EXCERPT TO READ Start Marker
Q: Can this age support another Fulton Sheen? Or is it too secularized? Too hostile to religion?

Ladd: No, it couldn´t support another Sheen! Simply because there is not another speaker of his caliber and intellect. God made only one Fulton John Sheen. First of all, there was his intellectual composition. The odds that we will have another a prelate who could write more than 60 books — not to mention pamphlets, newspaper columns, etc. — is next to nothing.

Today, what we have are discourses. Sheen often said, «Discussions are nothing more than an excuse to make a decision.» So many of the writers today compose feel-good books, smorgasbord theology, cafeterias full of misinterpreted canon law.

Secularization and materialism are our downfall. Sheen stressed we are to be in this world, but not of this world. Today, hostility toward religion is due to the truth of Christ´s teaching. The salt of the truth attacks the wounds of our pride. It is a strange parody that the world should be hostile to religion when its main message is truth and spiritual peace.

Q: Why couldn´t the Church maintain the same tradition of the media presence after Sheen passed from the scene?

Ladd: All one has to do is assess the changes of the 1960s and 1970s, especially from the American perspective. Anything that resembled tradition was crucified. To add further insult to injury, the liberal American clergy threw out the baby with the bath water. Sheen was considered outdated.
EXCERPT TO READ End Marker
TASK INSTRUCTIONS:
1. In the Fulton Sheen interview, how many books does Ladd say Sheen wrote?
2. Please output everything in the Fulton Sheen interview from "Secularization and materialism" down to "was considered outdated.".
3. Write the next part of the Fulton Sheen interview, picking up after its last sentence.
These entries have no connection to the Fulton Sheen interview.
RECORDED DATA Start Marker
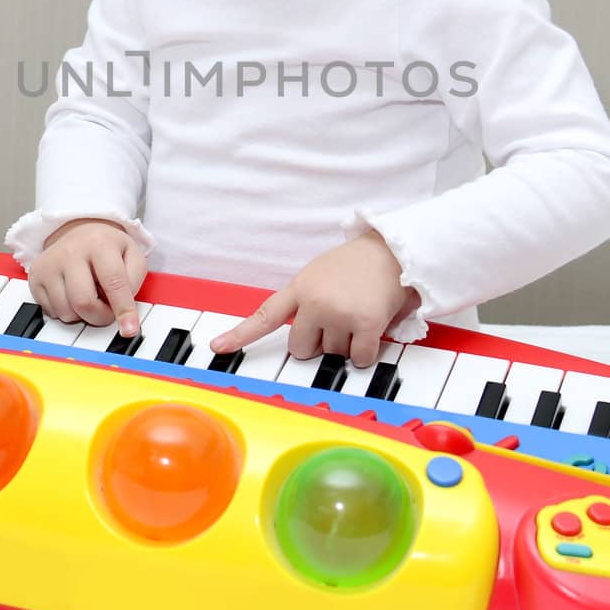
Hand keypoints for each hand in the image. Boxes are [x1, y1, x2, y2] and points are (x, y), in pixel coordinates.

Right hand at [28, 218, 147, 336]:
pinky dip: (66, 311)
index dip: (123, 308)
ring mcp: (50, 264)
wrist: (77, 230)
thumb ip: (134, 280)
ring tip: (88, 295)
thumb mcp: (131, 254)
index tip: (129, 329)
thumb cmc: (106, 246)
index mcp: (100, 243)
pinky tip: (72, 294)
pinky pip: (51, 312)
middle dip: (100, 316)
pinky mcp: (35, 277)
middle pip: (84, 302)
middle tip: (106, 310)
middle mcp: (70, 252)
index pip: (113, 281)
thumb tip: (124, 310)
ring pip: (66, 311)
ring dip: (82, 314)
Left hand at [208, 229, 420, 369]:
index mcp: (300, 288)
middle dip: (317, 345)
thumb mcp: (318, 274)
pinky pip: (358, 358)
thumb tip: (305, 338)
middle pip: (301, 349)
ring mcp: (339, 314)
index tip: (218, 348)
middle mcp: (315, 302)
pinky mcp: (365, 324)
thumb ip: (304, 300)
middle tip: (335, 325)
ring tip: (357, 316)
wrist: (391, 251)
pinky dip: (365, 353)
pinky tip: (371, 333)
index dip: (240, 335)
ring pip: (333, 355)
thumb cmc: (356, 265)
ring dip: (345, 346)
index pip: (265, 315)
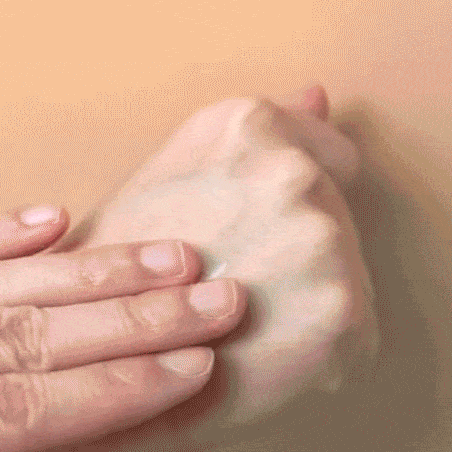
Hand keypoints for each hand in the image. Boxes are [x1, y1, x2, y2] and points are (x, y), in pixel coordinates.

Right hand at [55, 84, 378, 451]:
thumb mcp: (171, 172)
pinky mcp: (342, 313)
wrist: (99, 357)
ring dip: (308, 295)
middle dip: (295, 247)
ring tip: (242, 316)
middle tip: (234, 278)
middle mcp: (292, 174)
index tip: (257, 232)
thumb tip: (321, 95)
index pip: (332, 156)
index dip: (290, 204)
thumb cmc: (125, 266)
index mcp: (248, 126)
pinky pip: (352, 326)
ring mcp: (321, 242)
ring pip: (346, 269)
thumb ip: (257, 130)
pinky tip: (263, 349)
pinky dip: (317, 344)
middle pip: (337, 213)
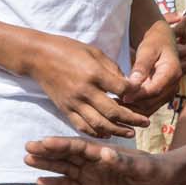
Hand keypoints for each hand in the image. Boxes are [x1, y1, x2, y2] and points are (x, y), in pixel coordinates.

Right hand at [23, 34, 146, 138]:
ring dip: (117, 131)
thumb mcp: (94, 52)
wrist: (39, 56)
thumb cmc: (68, 50)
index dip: (134, 93)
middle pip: (113, 111)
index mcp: (93, 73)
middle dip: (132, 119)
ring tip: (130, 133)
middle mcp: (84, 91)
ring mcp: (73, 102)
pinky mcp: (65, 109)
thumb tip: (129, 85)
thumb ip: (112, 69)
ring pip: (99, 124)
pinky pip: (82, 126)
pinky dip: (96, 133)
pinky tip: (107, 134)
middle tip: (146, 123)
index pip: (121, 89)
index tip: (142, 95)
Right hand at [24, 136, 179, 184]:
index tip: (43, 142)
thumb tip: (104, 154)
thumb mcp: (141, 166)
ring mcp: (91, 174)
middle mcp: (93, 161)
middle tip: (26, 149)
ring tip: (27, 161)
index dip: (60, 144)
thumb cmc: (154, 169)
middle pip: (66, 155)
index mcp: (103, 151)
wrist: (162, 181)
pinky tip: (40, 182)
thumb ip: (122, 162)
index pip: (78, 147)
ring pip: (64, 169)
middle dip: (47, 152)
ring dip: (47, 165)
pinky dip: (56, 184)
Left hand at [121, 19, 181, 116]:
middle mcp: (173, 85)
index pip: (154, 90)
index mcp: (172, 72)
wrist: (164, 42)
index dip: (138, 95)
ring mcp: (169, 92)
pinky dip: (136, 108)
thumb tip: (133, 83)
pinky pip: (149, 107)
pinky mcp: (162, 96)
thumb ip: (141, 66)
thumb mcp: (148, 49)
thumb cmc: (155, 42)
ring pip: (150, 108)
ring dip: (133, 109)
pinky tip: (121, 104)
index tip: (122, 97)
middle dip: (133, 105)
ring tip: (114, 105)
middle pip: (152, 102)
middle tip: (113, 104)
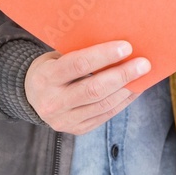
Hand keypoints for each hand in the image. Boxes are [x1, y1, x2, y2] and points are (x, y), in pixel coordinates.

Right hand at [25, 41, 149, 134]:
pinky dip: (122, 101)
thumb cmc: (51, 68)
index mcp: (46, 77)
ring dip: (127, 89)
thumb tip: (117, 46)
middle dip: (122, 75)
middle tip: (143, 64)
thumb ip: (79, 52)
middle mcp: (53, 101)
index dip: (104, 55)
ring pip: (103, 104)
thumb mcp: (56, 56)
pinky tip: (133, 89)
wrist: (32, 96)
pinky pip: (105, 115)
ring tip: (142, 76)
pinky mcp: (77, 129)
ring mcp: (65, 119)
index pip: (78, 64)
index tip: (127, 47)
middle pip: (94, 89)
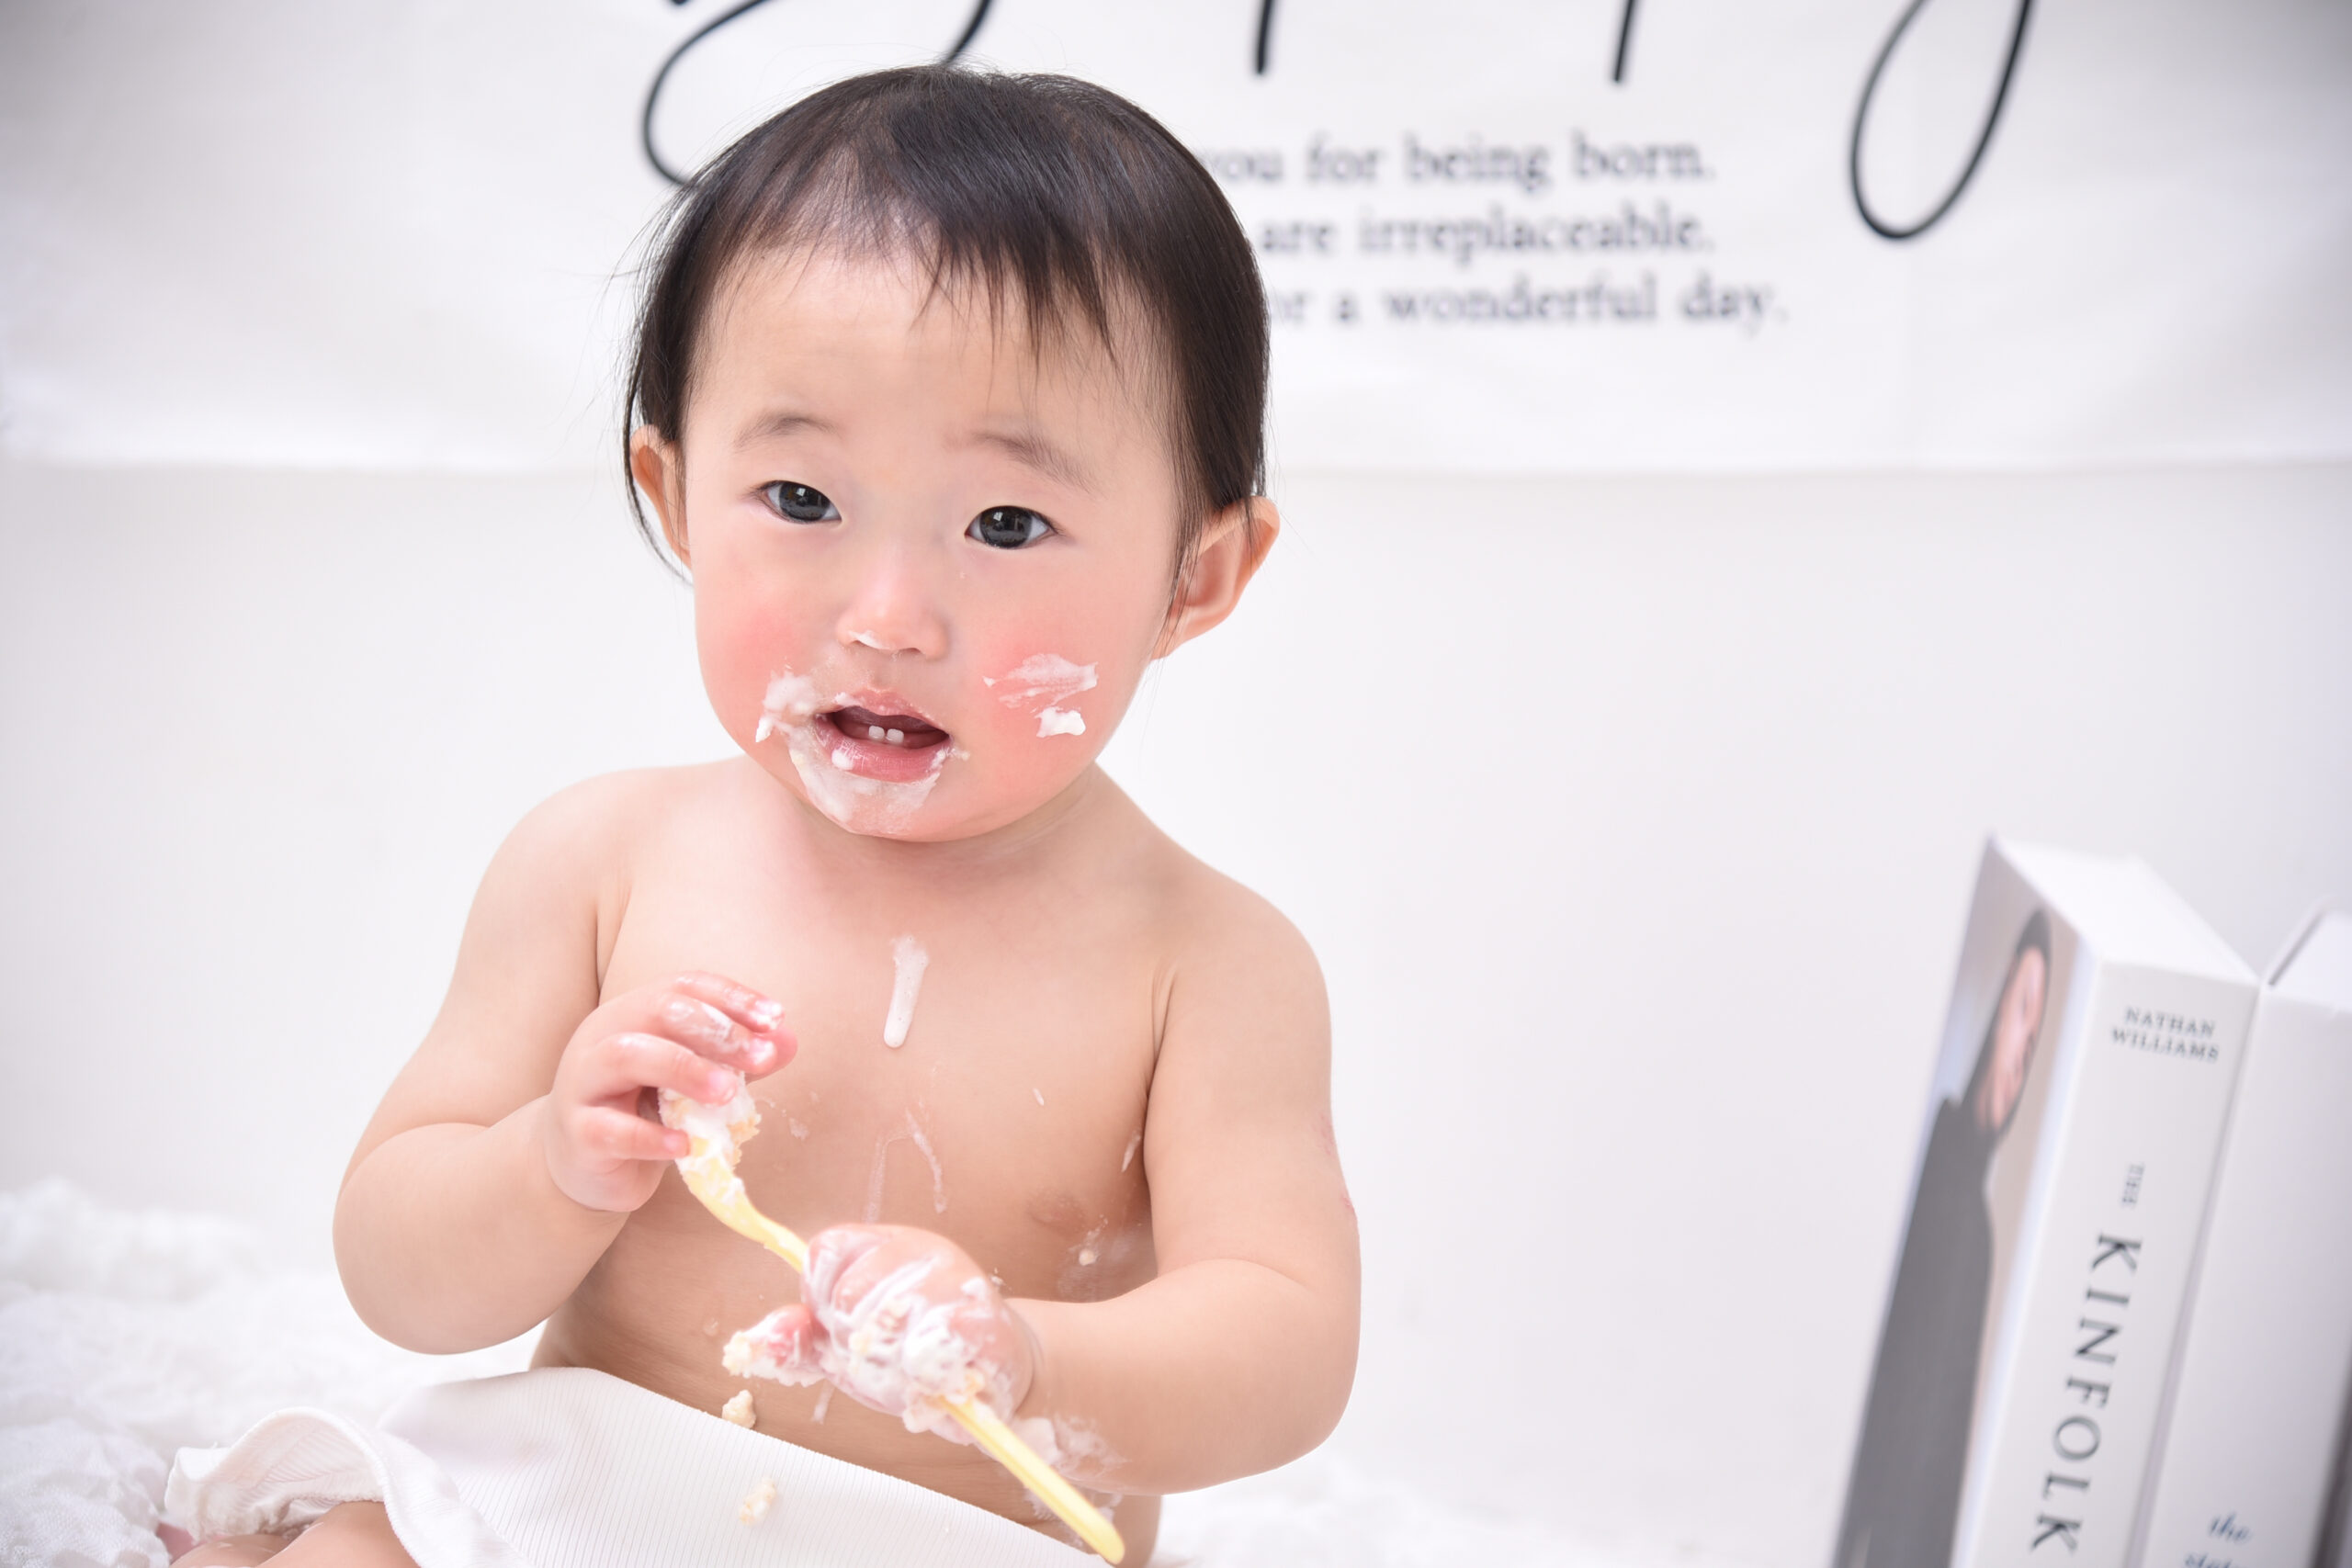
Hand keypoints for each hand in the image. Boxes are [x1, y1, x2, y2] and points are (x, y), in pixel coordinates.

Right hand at [538, 972, 792, 1212]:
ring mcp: (583, 1082)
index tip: (776, 1018)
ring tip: (727, 1092)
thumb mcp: (692, 1081)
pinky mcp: (578, 1132)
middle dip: (716, 1031)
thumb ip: (735, 1060)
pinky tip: (686, 1144)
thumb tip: (787, 1041)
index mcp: (633, 1013)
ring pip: (626, 1054)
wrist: (583, 1164)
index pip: (684, 986)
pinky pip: (611, 1128)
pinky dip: (651, 1135)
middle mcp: (602, 1036)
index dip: (731, 997)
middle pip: (658, 1011)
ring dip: (684, 1068)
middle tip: (761, 1058)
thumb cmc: (643, 1110)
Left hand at [725, 1225, 1034, 1441]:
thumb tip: (756, 1340)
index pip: (827, 1250)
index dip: (820, 1295)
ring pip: (889, 1320)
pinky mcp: (987, 1321)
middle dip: (852, 1341)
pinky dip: (926, 1370)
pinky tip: (934, 1377)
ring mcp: (957, 1281)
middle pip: (851, 1293)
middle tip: (878, 1356)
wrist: (993, 1371)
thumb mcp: (846, 1345)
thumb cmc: (911, 1355)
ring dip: (889, 1364)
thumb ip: (802, 1339)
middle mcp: (921, 1251)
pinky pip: (937, 1344)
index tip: (839, 1325)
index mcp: (883, 1246)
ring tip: (909, 1371)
RECORDED DATA End Marker
ANSWER SECTION:
1. More than 60 books.

2.
Secularization and materialism are our downfall. Sheen stressed we are to be in this world, but not of this world. Today, hostility toward religion is due to the truth of Christ´s teaching. The salt of the truth attacks the wounds of our pride. It is a strange parody that the world should be hostile to religion when its main message is truth and spiritual peace.

Q: Why couldn´t the Church maintain the same tradition of the media presence after Sheen passed from the scene?

Ladd: All one has to do is assess the changes of the 1960s and 1970s, especially from the American perspective. Anything that resembled tradition was crucified. To add further insult to injury, the liberal American clergy threw out the baby with the bath water. Sheen was considered outdated.

3.
We are now on the fringe of a Renaissance, but we have a long way to go. Our current philosophy is still the 15-minutes-of-fame and anything over 20 years old is ancient. This is obvious in the mind-set of the entertainment industry: We do remakes of the remakes, and sequels that never had a first part that made any sense.

The level of culture declines when the arts are not Christ-centered, not in the sense that they all must have a religious content, but that they have the standards and intellectualism that all artistic endeavors possess.

Add to that the statistic that 60% of the American population is reading at the fifth-grade level, and the short-term outlook is not bright.

Q: What could lay Catholics do today to revive the Church´s presence in the media?

Ladd: Archbishop Sheen said years ago that the laity will be responsible for the return to holiness and the comeback of the sacred.

The laity has to enter the secular market of the media. But few people are willing to risk being a media martyr. It is also going to take money. That is why we need Catholics who are already in the media to come forth and participate and make themselves known as Catholics and stand up to the secular mentality.